··· ESTRATTI DEL MATERIALE

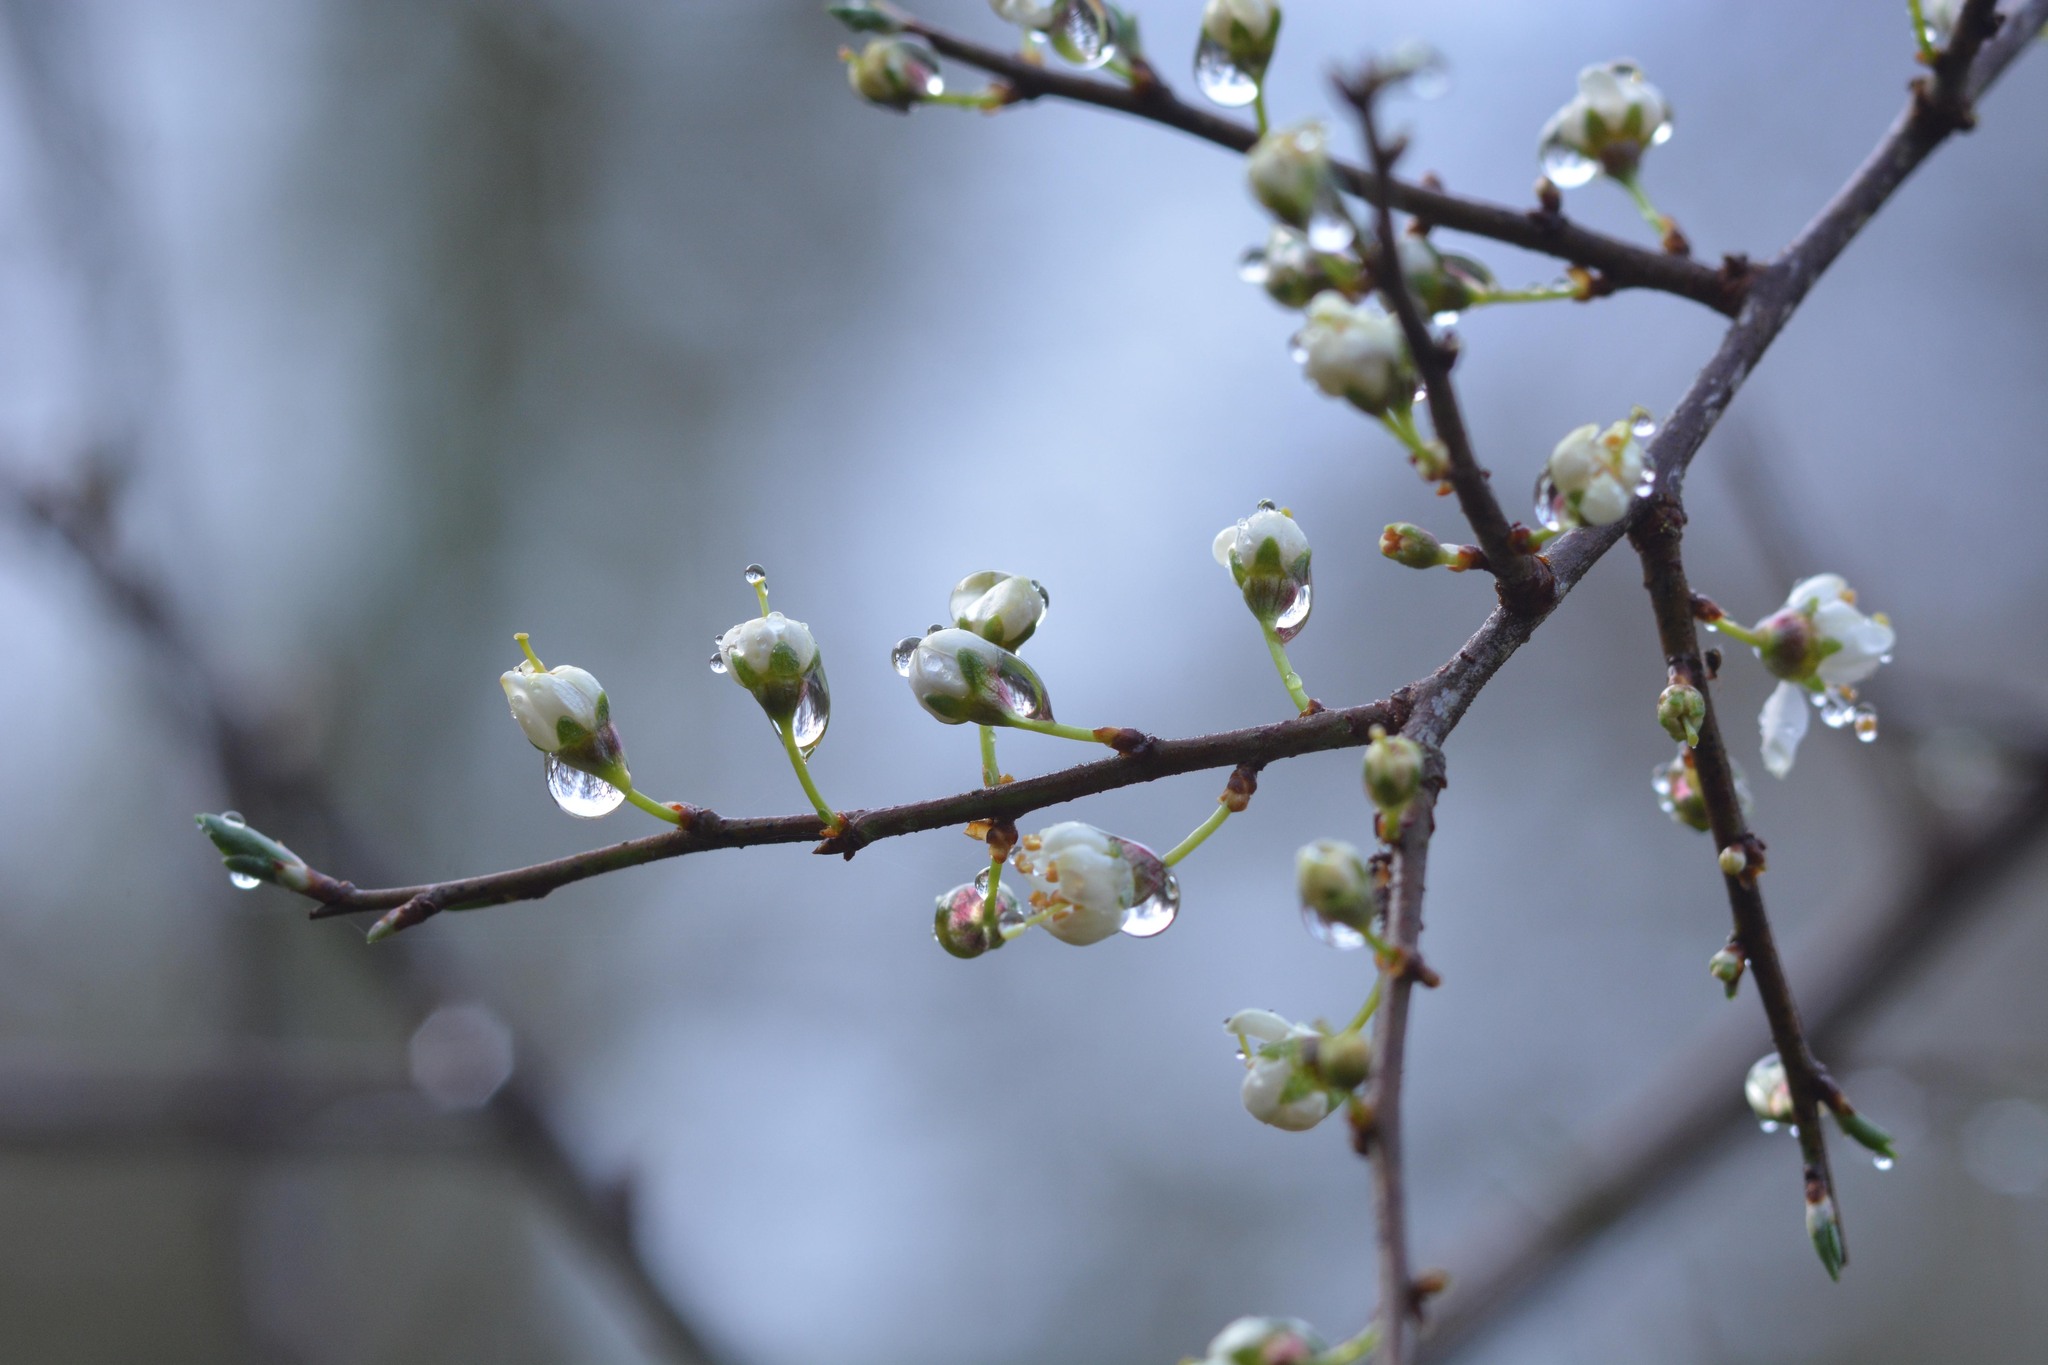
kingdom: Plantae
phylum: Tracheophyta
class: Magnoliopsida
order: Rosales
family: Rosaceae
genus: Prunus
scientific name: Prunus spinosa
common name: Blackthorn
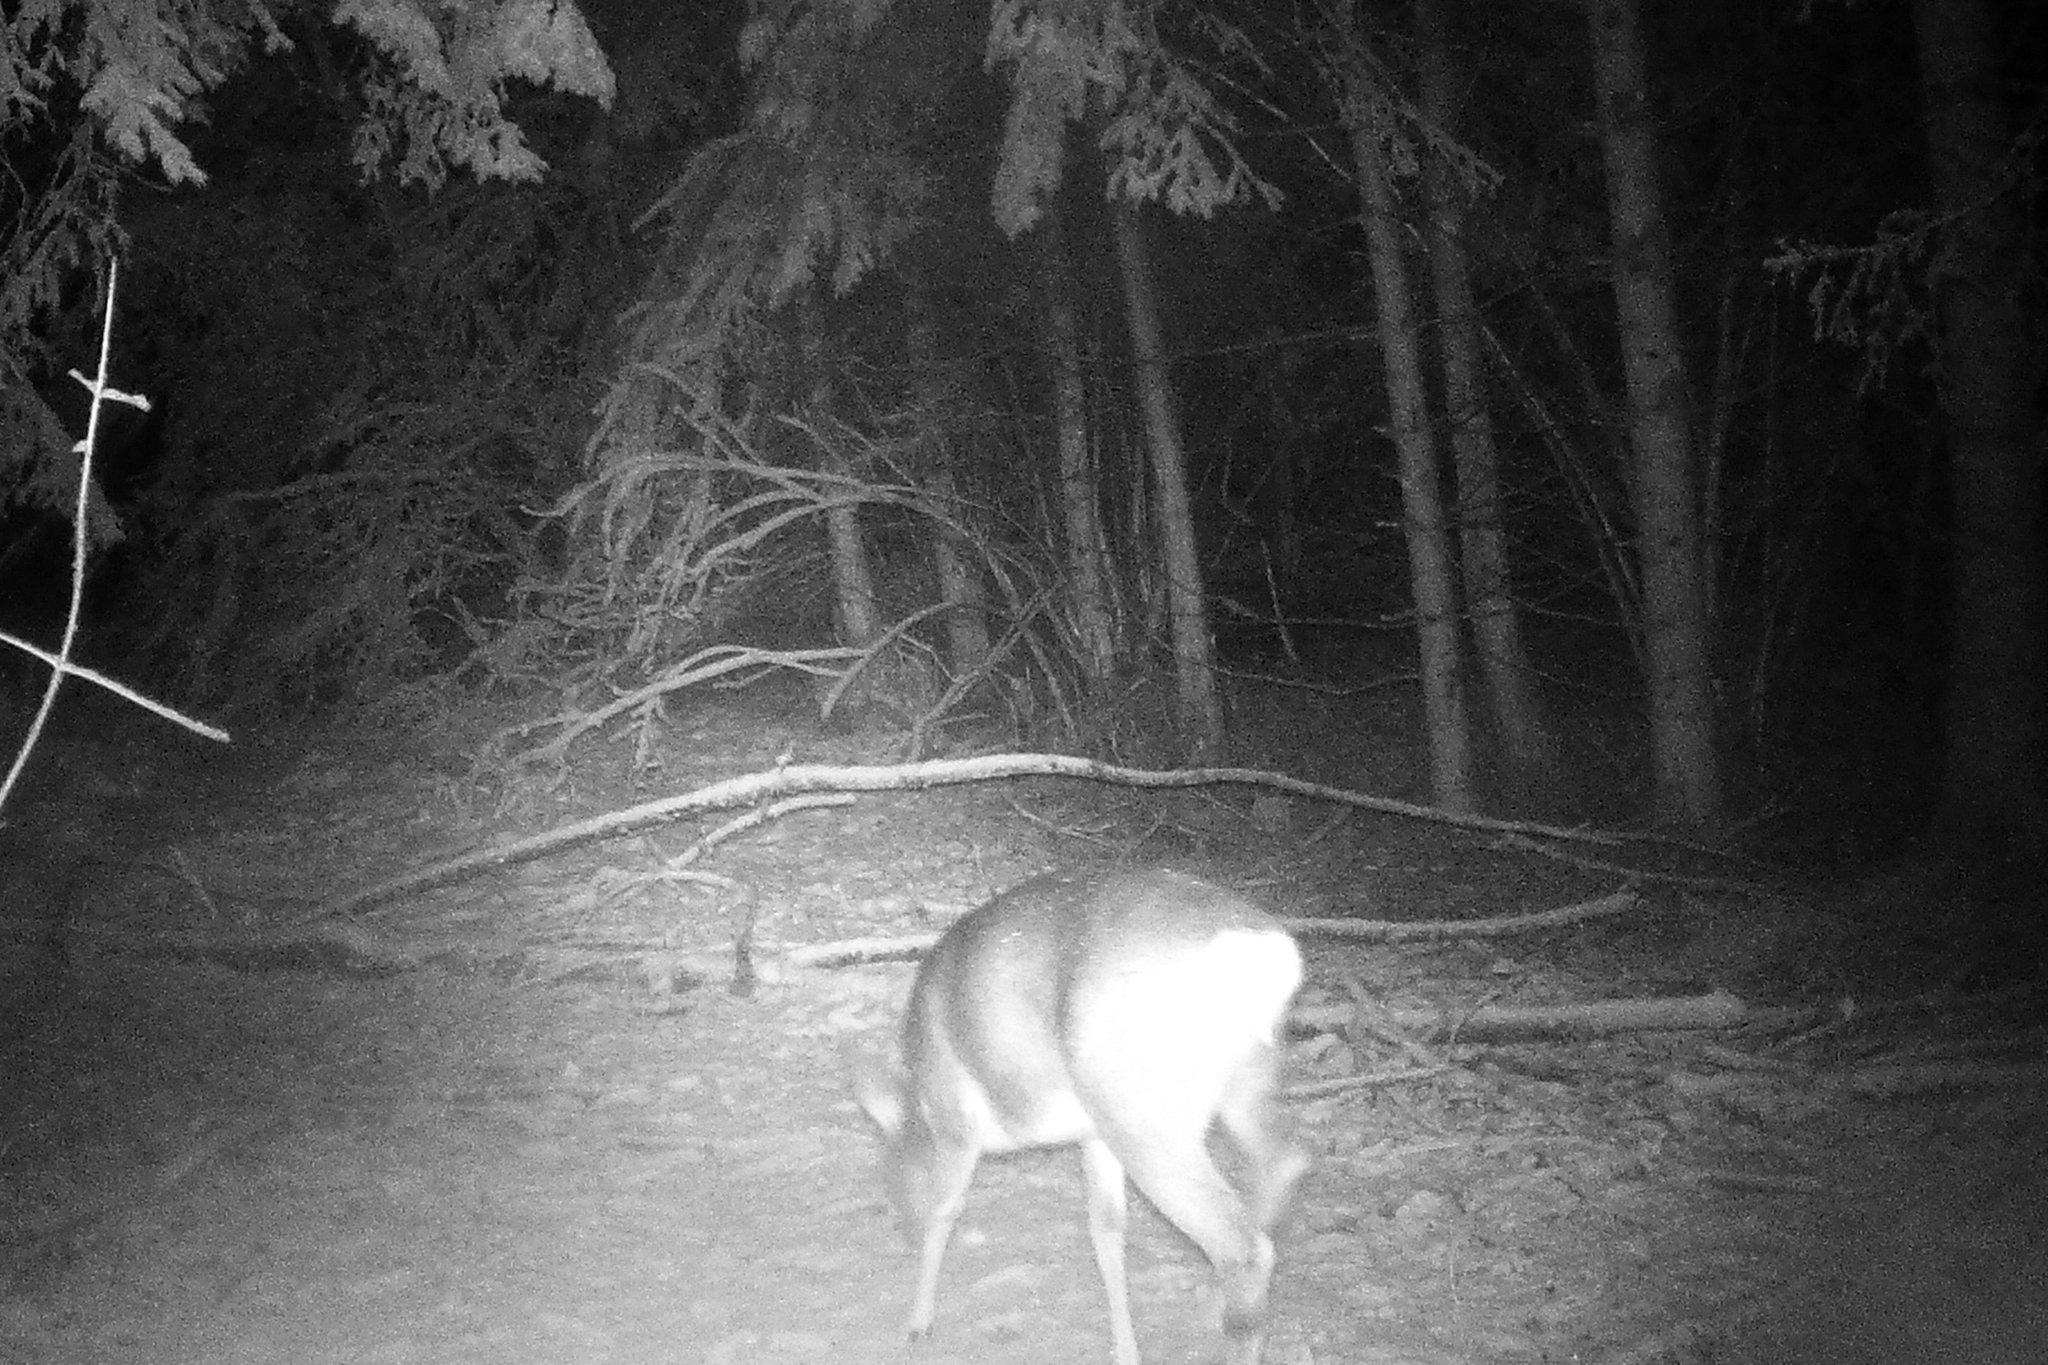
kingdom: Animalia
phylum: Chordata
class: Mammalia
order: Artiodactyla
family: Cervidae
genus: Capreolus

······

▶ ESERCIZIO ASSEGNATO:
Sostituisci "kingdom" con "regno" in tutte le righe del materiale e riscrivile senza altre modifiche. Non includere le immagini.

▶ RISULTATO DELL'ESERCIZIO:
regno: Plantae
phylum: Tracheophyta
class: Magnoliopsida
order: Rosales
family: Rosaceae
genus: Prunus
scientific name: Prunus spinosa
common name: Blackthorn
regno: Animalia
phylum: Chordata
class: Mammalia
order: Artiodactyla
family: Cervidae
genus: Capreolus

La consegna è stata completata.